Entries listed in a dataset
-----
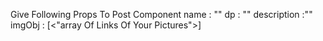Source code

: Give Following Props To Post Component 
name : "<Your Name>"
dp : "<Link Of Your Profile Picture>"
description :"<post Description>"
imgObj : [<"array Of Links Of Your Pictures">]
-----
-- Brief --
Render the lines from the one containing "To Post Component" through the end of the entries, inclusive, as a JSON array of strings with one string per line and blank lines omitted.

-- Exercise output --
[
  ": Give Following Props To Post Component ",
  "name : \"<Your Name>\"",
  "dp : \"<Link Of Your Profile Picture>\"",
  "description :\"<post Description>\"",
  "imgObj : [<\"array Of Links Of Your Pictures\">]"
]